I hear him call to me from the cold, and his cries cut me like a blade. This is as it should be, for if we did not suffer, then our sacrifice would count for naught. We cut out the best part of ourselves to demonstrate our faith. Our strength comes from our suffering.
I look at my calendar, and I cannot credit that a mere ten weeks have passed since the attack. Everything about that old world is gone. It is a dream brought to waking. Gone is our country, gone is our village, gone is our beloved Jack, and gone are so many of our dear friends. How else to explain our sudden misfortune than by the intervention of the beast? But now the Lord had returned to show us to salvation.

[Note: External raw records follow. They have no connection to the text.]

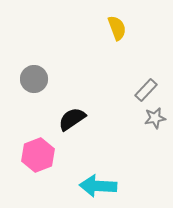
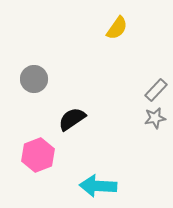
yellow semicircle: rotated 55 degrees clockwise
gray rectangle: moved 10 px right
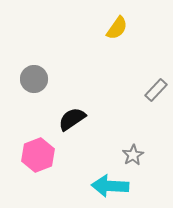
gray star: moved 22 px left, 37 px down; rotated 20 degrees counterclockwise
cyan arrow: moved 12 px right
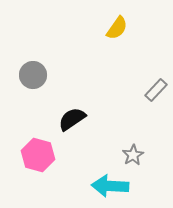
gray circle: moved 1 px left, 4 px up
pink hexagon: rotated 24 degrees counterclockwise
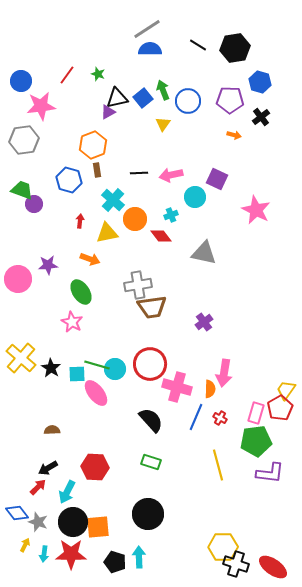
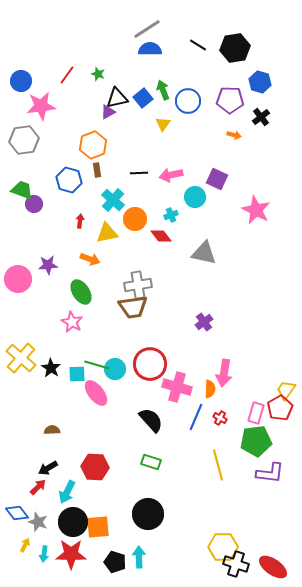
brown trapezoid at (152, 307): moved 19 px left
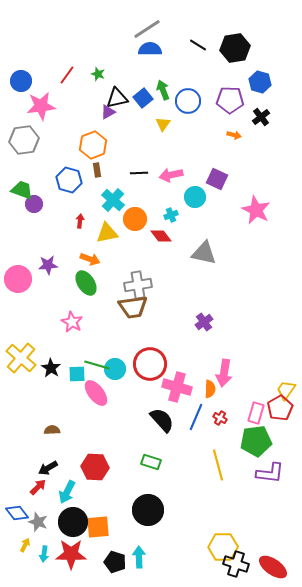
green ellipse at (81, 292): moved 5 px right, 9 px up
black semicircle at (151, 420): moved 11 px right
black circle at (148, 514): moved 4 px up
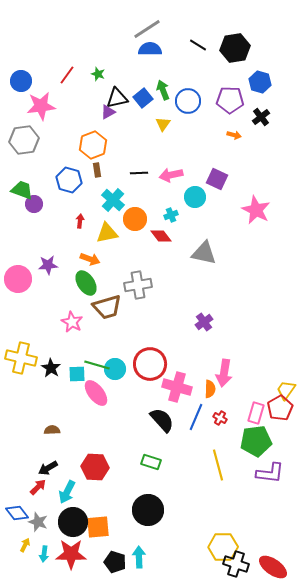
brown trapezoid at (133, 307): moved 26 px left; rotated 8 degrees counterclockwise
yellow cross at (21, 358): rotated 28 degrees counterclockwise
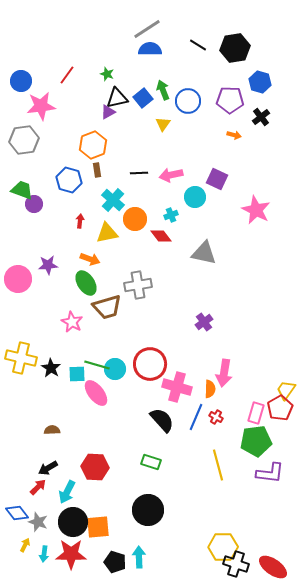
green star at (98, 74): moved 9 px right
red cross at (220, 418): moved 4 px left, 1 px up
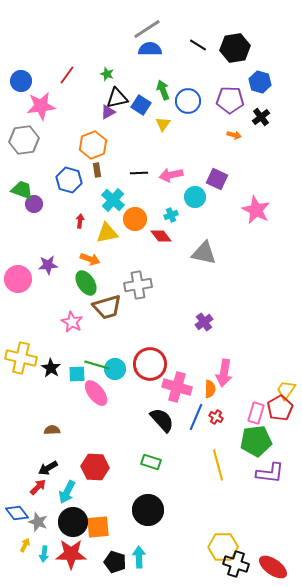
blue square at (143, 98): moved 2 px left, 7 px down; rotated 18 degrees counterclockwise
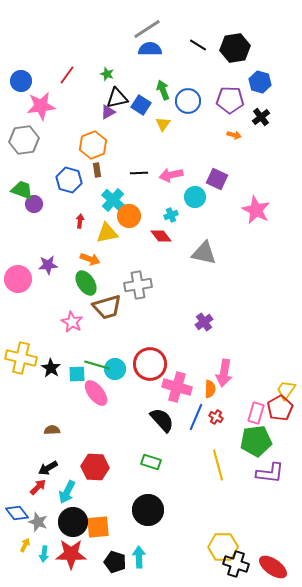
orange circle at (135, 219): moved 6 px left, 3 px up
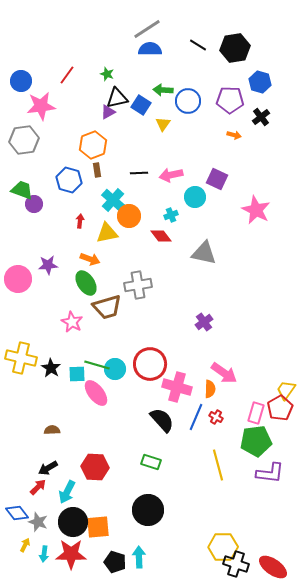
green arrow at (163, 90): rotated 66 degrees counterclockwise
pink arrow at (224, 373): rotated 64 degrees counterclockwise
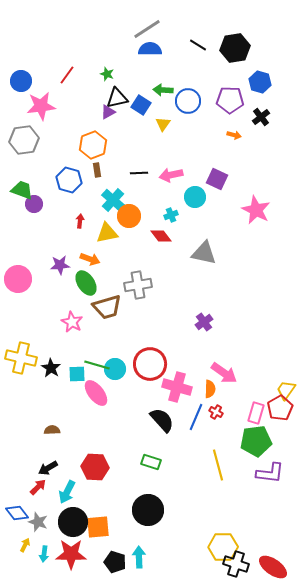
purple star at (48, 265): moved 12 px right
red cross at (216, 417): moved 5 px up
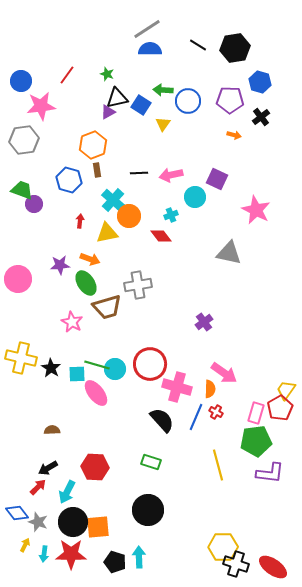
gray triangle at (204, 253): moved 25 px right
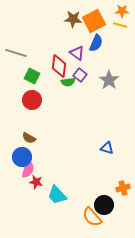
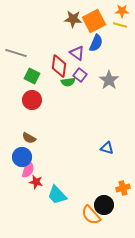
orange semicircle: moved 1 px left, 2 px up
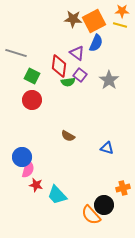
brown semicircle: moved 39 px right, 2 px up
red star: moved 3 px down
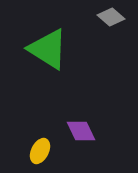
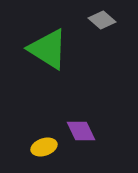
gray diamond: moved 9 px left, 3 px down
yellow ellipse: moved 4 px right, 4 px up; rotated 45 degrees clockwise
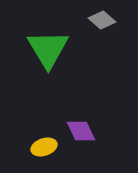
green triangle: rotated 27 degrees clockwise
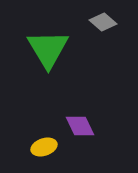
gray diamond: moved 1 px right, 2 px down
purple diamond: moved 1 px left, 5 px up
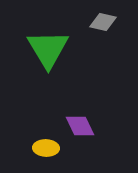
gray diamond: rotated 28 degrees counterclockwise
yellow ellipse: moved 2 px right, 1 px down; rotated 20 degrees clockwise
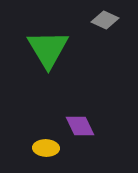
gray diamond: moved 2 px right, 2 px up; rotated 12 degrees clockwise
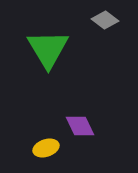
gray diamond: rotated 12 degrees clockwise
yellow ellipse: rotated 20 degrees counterclockwise
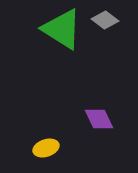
green triangle: moved 14 px right, 20 px up; rotated 27 degrees counterclockwise
purple diamond: moved 19 px right, 7 px up
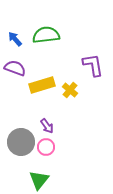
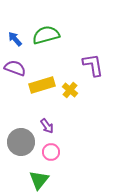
green semicircle: rotated 8 degrees counterclockwise
pink circle: moved 5 px right, 5 px down
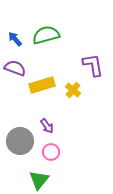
yellow cross: moved 3 px right
gray circle: moved 1 px left, 1 px up
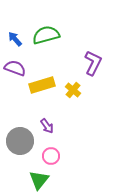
purple L-shape: moved 2 px up; rotated 35 degrees clockwise
pink circle: moved 4 px down
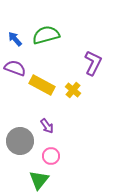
yellow rectangle: rotated 45 degrees clockwise
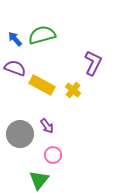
green semicircle: moved 4 px left
gray circle: moved 7 px up
pink circle: moved 2 px right, 1 px up
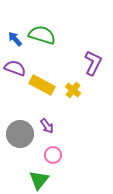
green semicircle: rotated 32 degrees clockwise
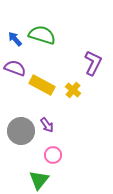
purple arrow: moved 1 px up
gray circle: moved 1 px right, 3 px up
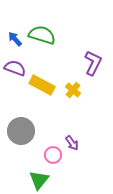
purple arrow: moved 25 px right, 18 px down
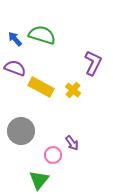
yellow rectangle: moved 1 px left, 2 px down
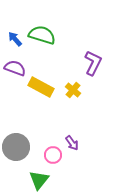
gray circle: moved 5 px left, 16 px down
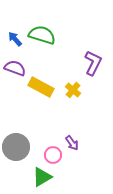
green triangle: moved 3 px right, 3 px up; rotated 20 degrees clockwise
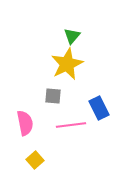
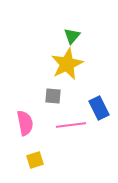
yellow square: rotated 24 degrees clockwise
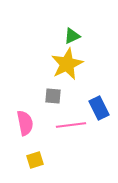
green triangle: rotated 24 degrees clockwise
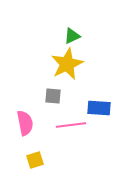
blue rectangle: rotated 60 degrees counterclockwise
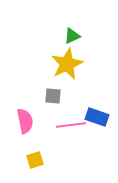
blue rectangle: moved 2 px left, 9 px down; rotated 15 degrees clockwise
pink semicircle: moved 2 px up
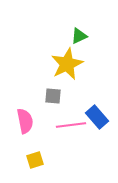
green triangle: moved 7 px right
blue rectangle: rotated 30 degrees clockwise
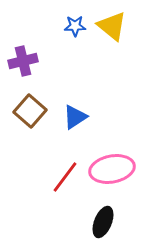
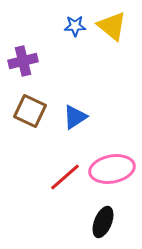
brown square: rotated 16 degrees counterclockwise
red line: rotated 12 degrees clockwise
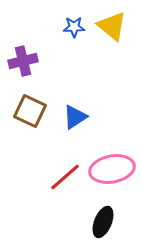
blue star: moved 1 px left, 1 px down
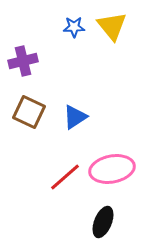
yellow triangle: rotated 12 degrees clockwise
brown square: moved 1 px left, 1 px down
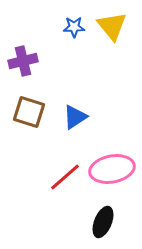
brown square: rotated 8 degrees counterclockwise
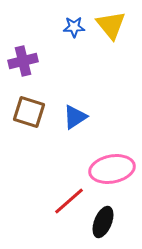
yellow triangle: moved 1 px left, 1 px up
red line: moved 4 px right, 24 px down
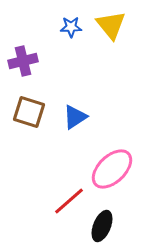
blue star: moved 3 px left
pink ellipse: rotated 33 degrees counterclockwise
black ellipse: moved 1 px left, 4 px down
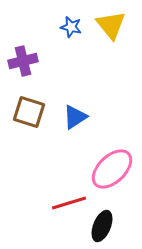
blue star: rotated 15 degrees clockwise
red line: moved 2 px down; rotated 24 degrees clockwise
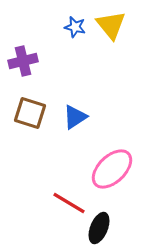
blue star: moved 4 px right
brown square: moved 1 px right, 1 px down
red line: rotated 48 degrees clockwise
black ellipse: moved 3 px left, 2 px down
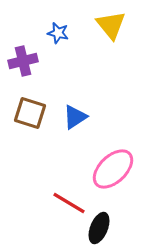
blue star: moved 17 px left, 6 px down
pink ellipse: moved 1 px right
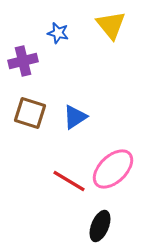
red line: moved 22 px up
black ellipse: moved 1 px right, 2 px up
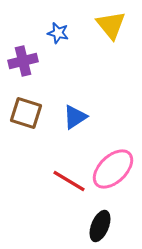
brown square: moved 4 px left
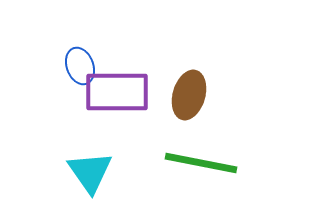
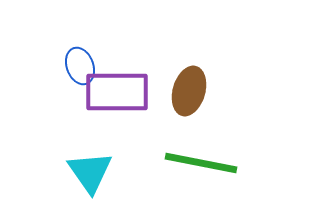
brown ellipse: moved 4 px up
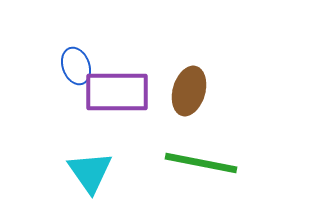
blue ellipse: moved 4 px left
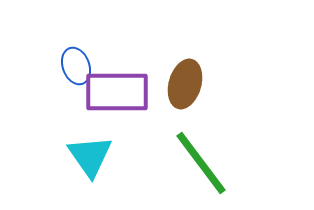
brown ellipse: moved 4 px left, 7 px up
green line: rotated 42 degrees clockwise
cyan triangle: moved 16 px up
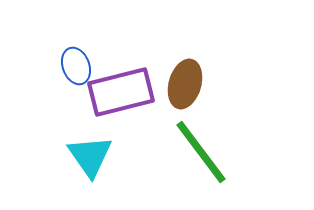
purple rectangle: moved 4 px right; rotated 14 degrees counterclockwise
green line: moved 11 px up
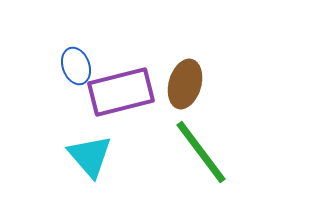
cyan triangle: rotated 6 degrees counterclockwise
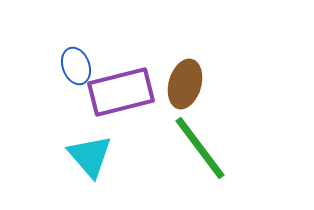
green line: moved 1 px left, 4 px up
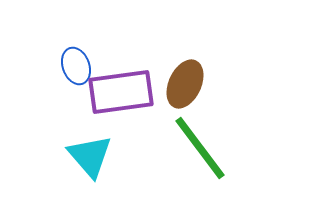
brown ellipse: rotated 9 degrees clockwise
purple rectangle: rotated 6 degrees clockwise
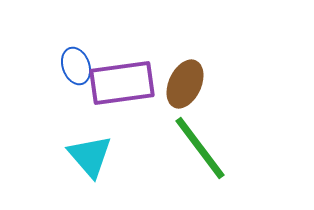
purple rectangle: moved 1 px right, 9 px up
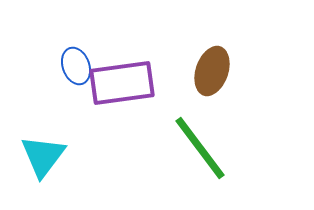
brown ellipse: moved 27 px right, 13 px up; rotated 6 degrees counterclockwise
cyan triangle: moved 47 px left; rotated 18 degrees clockwise
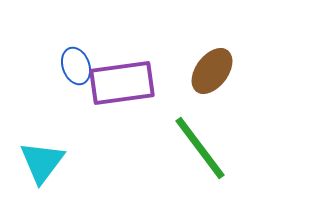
brown ellipse: rotated 18 degrees clockwise
cyan triangle: moved 1 px left, 6 px down
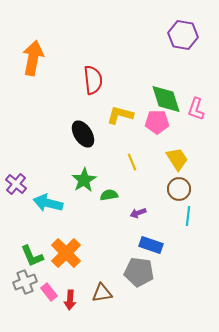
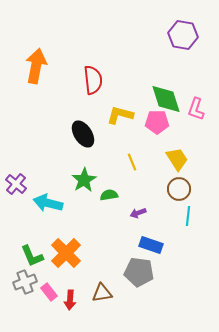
orange arrow: moved 3 px right, 8 px down
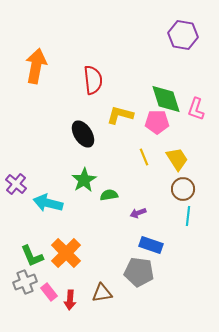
yellow line: moved 12 px right, 5 px up
brown circle: moved 4 px right
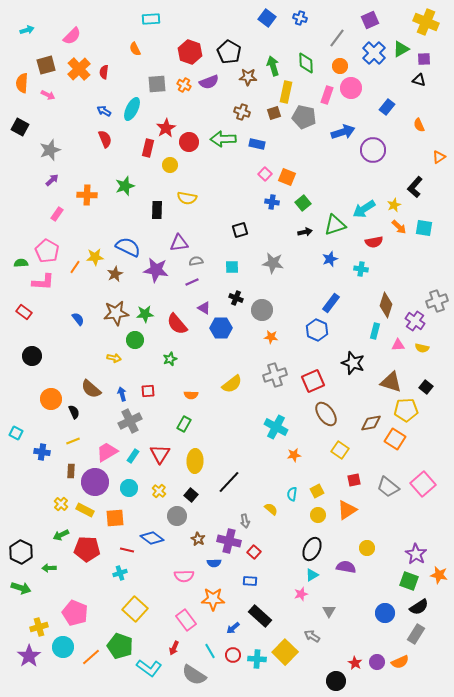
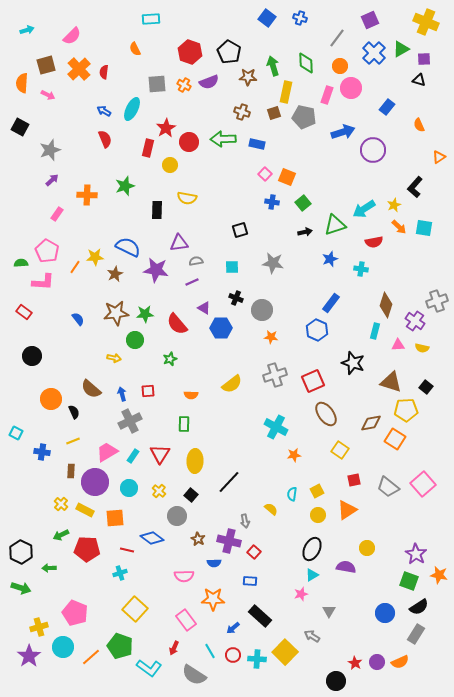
green rectangle at (184, 424): rotated 28 degrees counterclockwise
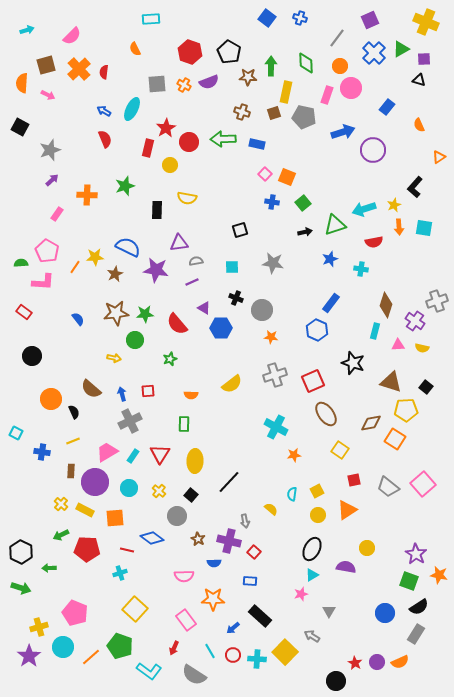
green arrow at (273, 66): moved 2 px left; rotated 18 degrees clockwise
cyan arrow at (364, 209): rotated 15 degrees clockwise
orange arrow at (399, 227): rotated 42 degrees clockwise
cyan L-shape at (149, 668): moved 3 px down
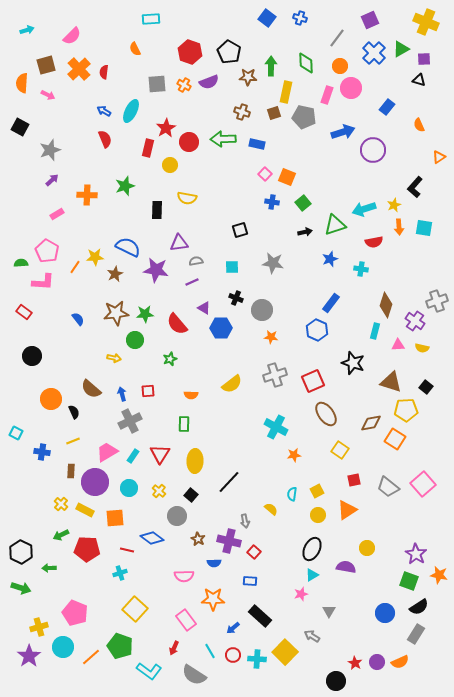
cyan ellipse at (132, 109): moved 1 px left, 2 px down
pink rectangle at (57, 214): rotated 24 degrees clockwise
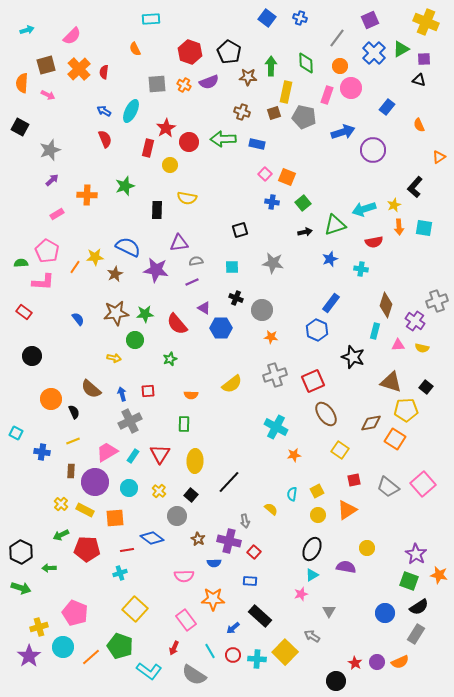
black star at (353, 363): moved 6 px up
red line at (127, 550): rotated 24 degrees counterclockwise
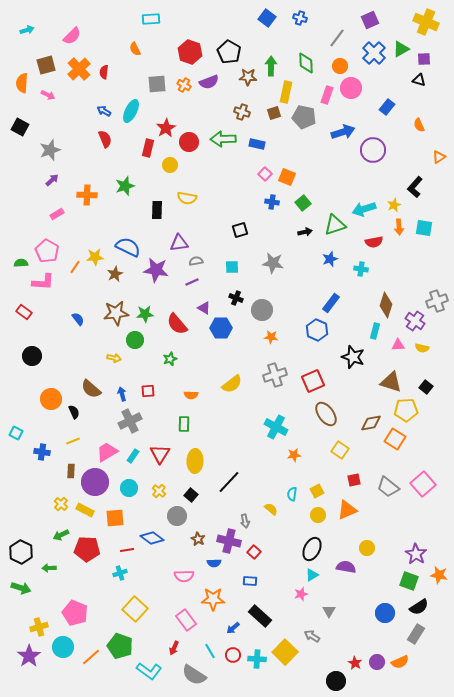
orange triangle at (347, 510): rotated 10 degrees clockwise
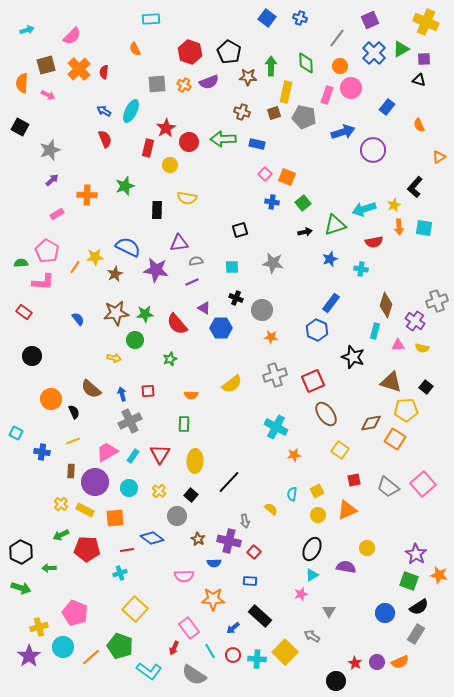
pink rectangle at (186, 620): moved 3 px right, 8 px down
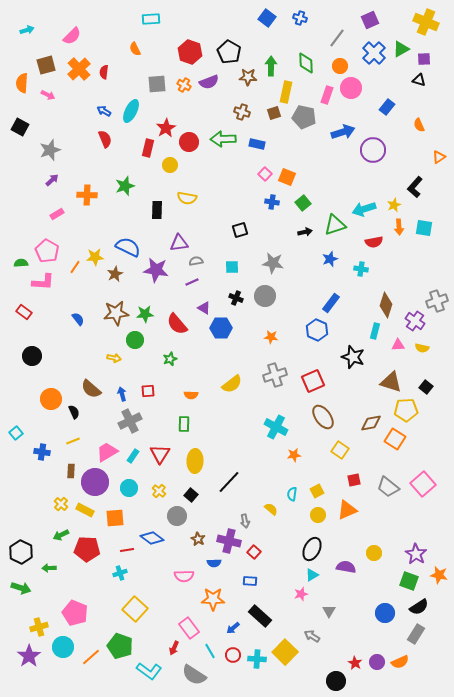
gray circle at (262, 310): moved 3 px right, 14 px up
brown ellipse at (326, 414): moved 3 px left, 3 px down
cyan square at (16, 433): rotated 24 degrees clockwise
yellow circle at (367, 548): moved 7 px right, 5 px down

Though we are proud to fight as his soldiers, it was a folly for our ancestors to come to this place, Kathy. It was arrogance that led us into this winter. I have read Grandfather’s journals. How blessed he must have counted himself to believe that we alone in all of history are a people untethered by the past. That we are creatures of splendor, forging a new country in a new world. How wrong he was.
We shall remember James always. Faith and memory are what shall ever keep this valley from the beast’s grasp.
You cannot fully understand what has transpired here, Kathy. It is a thing not seen since the time of Christ Himself. That is how important our part is. Does that sound like blasphemy to you, sister? Perhaps it is, but, then, what wisdom did not first begin as such blasphemy? As hard as our lot is, we between the mountains cannot tread wrong in His service. Not where demons desecrate His land, and much-loved children are laid out in offering.
Have faith, Kathy. Only the strongest can keep up the light in a world that has become so dark.
Your Bess
50
Spare me your horrified looks, Ben. Truth is, we in this valley might well be the last people in all the world who haven’t lost our minds. Think on what greeted the first Christians when they delivered the word to the heathen lands: ridicule, torture, and death. So save your smart talk. Do not pretend that this hasn’t happened before.
We’ve told you of the Winter Siege. The hunger and the cold. What the Iroquois didn’t take, the demon in the woods tried to make its own. The Iroquois called it a wendigo: a starving man in thrall to a spirit with a hunger so great it cannot be slaked. The Indians worship false gods, but their demons are as real as ours. What can’t you believe? If your twenty-first-century mind needs a twenty-first-century answer, imagine it as an Indian brought to madness by unspeakable hunger. Your kind wraps the old illnesses with words long enough to disguise the fact that you know nothing about the darkness that can grow in the human heart. Whether the man was ill or possessed by a creature from the abyss or taken by the very shade of Lucifer himself changes nothing.
What matters is that the beast tried our faith that winter as he once tested Job’s. And our faith did not fail. God tested our obedience as he once tested Abraham’s. And our obedience did not falter.